Rather than stop and deal with the press, he cranked on the wheel and turned the Jeep around to head directly east. The road was steep, winding through the snow-dusted mountains that were already gilded with the first rays of the morning sun.

“Where are we going?” she asked, though she really didn’t care as she pulled the blanket higher under her chin and tried to get comfortable. She wanted to stop running, to end this quest, to quiet the questions that raged through her mind.

“My place.”

“Your place?” she repeated as she stared through the windshield. The Jeep was climbing steadily. Snowcapped peaks of the rugged Cascade Mountains loomed ahead. “I didn’t know you had one.”

He slid her a glance—hard and stubborn, yet laced with worry. “We’re going to the ranch.”

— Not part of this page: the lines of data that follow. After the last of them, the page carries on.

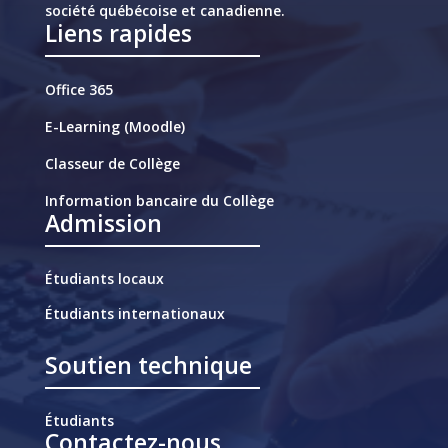
société québécoise et canadienne.
Liens rapides
Office 365
E-Learning (Moodle)
Classeur de Collège
Information bancaire du Collège
Admission
Étudiants locaux
Étudiants internationaux
Soutien technique
Étudiants
Contactez-nous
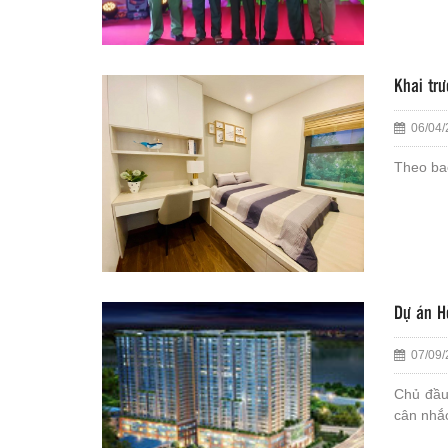
Khai tr
06/04/
Theo bao
Dự án H
07/09/
Chủ đầu
cân nhắ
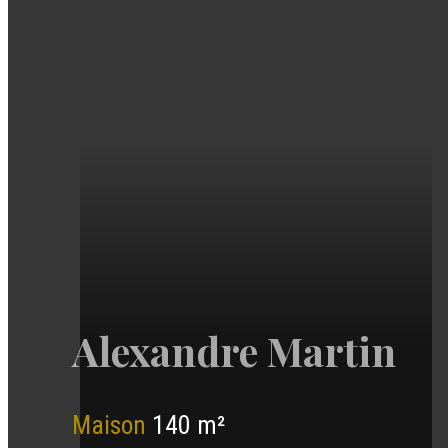
Alexandre Martin
Maison
140 m²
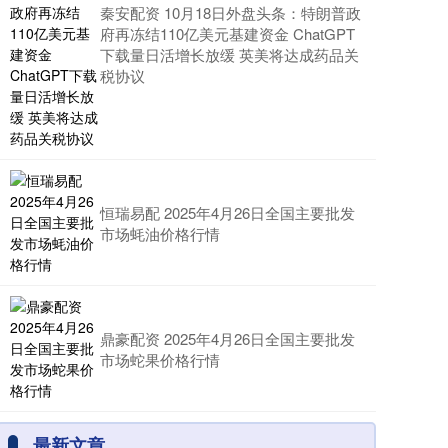
秦安配资 10月18日外盘头条：特朗普政
府再冻结110亿美元基建资金 ChatGPT
下载量日活增长放缓 英美将达成药品关
税协议
恒瑞易配 2025年4月26日全国主要批发
市场蚝油价格行情
鼎豪配资 2025年4月26日全国主要批发
市场蛇果价格行情
最新文章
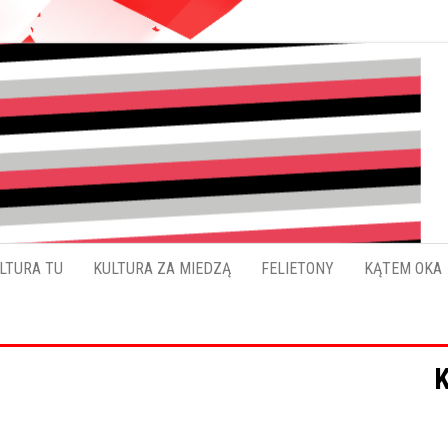
Pokładykultury.eu
Zabrzański
szybowskaz
wydarzeń
LTURA TU
KULTURA ZA MIEDZĄ
FELIETONY
KĄTEM OKA
K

“In Bend?” she said, shaking her head before she sucked in her breath through her teeth and winced in pain from the movement. “I can’t go there.”

“Why not?”

“It’s too far away. I’ve got people to see. Meetings in Portland. Interviews and appointments with attorneys and reporters.”

“They’ll wait,” he predicted, his voice stern. He’d been silent through most of the interviews but as she’d explained what had happened, how she’d been with Polidori and come home to be attacked, he’d grown increasingly grim.

“No, Zach, really, I can’t—”

“You were almost killed tonight,” he shouted, clamping her wrist with one strong hand. Steering with the other, he kept an eye on the road as it wound snakelike through the foothills. “Maybe you don’t take that seriously, but I do. Whoever sent you those warnings has just gotten a little bolder and if he would have hit you a little harder, or in a little different place, we might not even be having this conversation right now.”